– Медленно, очень медленно, а портянки и бриджи валяются, где попало. Подъем!

Мы с недовольным бурчанием нехотя стали подниматься и одеваться.

– Разговорчики!.. Отбой…

Мы со стоном снова повалились в койки.

– Медленно, и слишком много разговоров. Сделаете, как положено по уставу, – будете спать. Подъем, строиться в коридоре!

Стиснув зубы от ненависти, мы соскочили с коек и, одеваясь на ходу, выстроились в коридоре. Стрижевитов вынул спичку из коробка.

– Пока горит спичка, время есть. Спичка погасла, время закончилось. Чиркаю спичкой, время отбоя пошло!

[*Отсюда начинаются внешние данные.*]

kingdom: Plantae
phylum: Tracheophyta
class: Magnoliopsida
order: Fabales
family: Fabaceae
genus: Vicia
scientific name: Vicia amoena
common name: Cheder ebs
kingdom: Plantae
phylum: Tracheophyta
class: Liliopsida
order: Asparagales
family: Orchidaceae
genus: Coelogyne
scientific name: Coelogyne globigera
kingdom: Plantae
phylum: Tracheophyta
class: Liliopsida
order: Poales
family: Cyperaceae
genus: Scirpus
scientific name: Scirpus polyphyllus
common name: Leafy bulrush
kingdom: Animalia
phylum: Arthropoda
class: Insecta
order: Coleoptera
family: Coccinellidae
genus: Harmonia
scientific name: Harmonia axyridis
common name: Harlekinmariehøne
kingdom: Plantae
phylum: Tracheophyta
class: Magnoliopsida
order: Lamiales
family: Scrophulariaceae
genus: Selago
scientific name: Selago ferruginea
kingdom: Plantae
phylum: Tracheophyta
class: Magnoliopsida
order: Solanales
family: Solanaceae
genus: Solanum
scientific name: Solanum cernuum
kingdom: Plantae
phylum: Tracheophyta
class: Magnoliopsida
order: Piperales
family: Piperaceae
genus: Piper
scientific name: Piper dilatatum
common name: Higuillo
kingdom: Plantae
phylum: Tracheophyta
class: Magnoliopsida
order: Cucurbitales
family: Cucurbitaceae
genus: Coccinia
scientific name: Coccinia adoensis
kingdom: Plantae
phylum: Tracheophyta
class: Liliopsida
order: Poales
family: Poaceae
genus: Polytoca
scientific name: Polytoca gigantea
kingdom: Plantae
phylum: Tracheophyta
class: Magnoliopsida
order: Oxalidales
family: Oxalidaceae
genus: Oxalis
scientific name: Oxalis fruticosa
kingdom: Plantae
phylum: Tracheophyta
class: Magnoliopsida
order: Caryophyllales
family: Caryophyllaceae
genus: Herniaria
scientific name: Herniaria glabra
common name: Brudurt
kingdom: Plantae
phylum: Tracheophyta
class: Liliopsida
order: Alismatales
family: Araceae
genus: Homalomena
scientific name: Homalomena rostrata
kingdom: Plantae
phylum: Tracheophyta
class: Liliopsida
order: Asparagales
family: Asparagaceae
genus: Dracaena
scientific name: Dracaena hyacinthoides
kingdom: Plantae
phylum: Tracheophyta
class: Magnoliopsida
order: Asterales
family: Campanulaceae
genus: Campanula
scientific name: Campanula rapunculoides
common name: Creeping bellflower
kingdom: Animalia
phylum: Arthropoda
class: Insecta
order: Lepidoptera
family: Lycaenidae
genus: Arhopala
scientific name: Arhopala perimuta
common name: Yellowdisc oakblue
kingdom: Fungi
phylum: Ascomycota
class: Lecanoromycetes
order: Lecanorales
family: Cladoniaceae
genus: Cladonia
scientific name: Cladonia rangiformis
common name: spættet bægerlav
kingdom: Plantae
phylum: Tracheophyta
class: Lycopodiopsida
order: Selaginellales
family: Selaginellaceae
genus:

Он помедлил секунду, как будто испытывая наше терпение, и, наконец, чиркнул спичкой. Мы, сбрасывая с себя галстуки и рубашки, бросились в комнату к нашим двухъярусным койкам, однако двое не успели вовремя раздеться и лечь под одеяло, кроме того, у многих форма была уложена неаккуратно, а портянки были криво обмотаны вокруг голенищ для просушки.

Видимо, нет смысла описывать, сколько все это продолжалось, а продолжалось это до тех пор, пока Стрижевитов не добился своего, – мы стали проводить подъем и отбой образцово, и все, как один, лежали под одеялами, когда гасла спичка.

– Направо! – скомандовал Стрижевитов.

Мы не поняли.

– Снова хотите подъем?

– Мы же лежим, а не стоим, – простонал Викторов.

– Отставить разговоры! По команде «Направо!» все поворачиваемся на правый бок. Напра-во!

Пришлось, скрипя зубами, подчиниться. Мы послушно повернулись в постели на правый бок. Стрижевитов нас всех просто бесил! Помимо этого, он явно упивался властью, и от этого на душе становилось еще хуже.

Когда сержант выключил свет и вышел из комнаты, тихонько притворив за собой дверь, Викторов попытался обсудить происшедшее.

– Вот гад!.. Что творит, а вы чего, парни? Нельзя поддаваться!..

Дверь резко распахнулась.

– Подъем!

Стрижевитов подслушивал!.. Все повторилось сначала, – подъем за сорок пять секунд, построение в коридоре и отбой. Мы все стали плохо соображать, что происходит, и делали все машинально, на автомате.

В конце концов, истязание закончилось. Сержант погасил свет, вышел из комнаты и плотно притворил за собой дверь.

– Я знаю, кто на меня настучал, – опять подал голос Викторов. – Ох, плохо ему будет!..

– Да хватит тебе, Филин, выеживаться! Все равно ты никому ничего не докажешь. Спи!

Филином Викторова прозвали практически сразу после поступления за его впечатляющие густые брови вразлет. Они выглядели довольно забавно, в особенности, когда он, изображая деланное изумление, хлопал своими длинными, как у девушки, пушистыми ресницами.

Ноги гудели после продолжительной пробежки, тело ныло так, словно его избили. Мысли бестолково вертелись в голове и неловко натыкались друг на друга, словно усталые овцы в тесном загоне. Я почти мгновенно уснул, как будто провалился в глубокий черный колодец, даже не предполагая, что это ночное происшествие станет ключом к разгадке тайны пропажи моих часов.

Утром следующего дня до построения на завтрак Касатонов приказал Викторову забить гвоздями угловое окно нашей комнаты, которое Андрей открывал по ночам, чтобы курить. Именно это окно было плохо видно из сержантской комнаты и комнаты офицеров, До этого Андрей успешно использовал это обстоятельство, а теперь его лишали привычного удовольствия.

Бормоча ругательства, он взял в руки внушительный гвоздь и молоток. Меня вдруг осенило.

– Погоди, Андрей, – сказал я.

– Чего ты?

Я открыл створку и внимательно осмотрел нижнюю часть оконной коробки между рамами. Она была чистой. Тогда я высунулся из окна и попытался осмотреть его снаружи. Почти две недели дождей практически не было, и железный слив был слегка покрыт пылью, которую теплый июльский ветер принес с лужайки.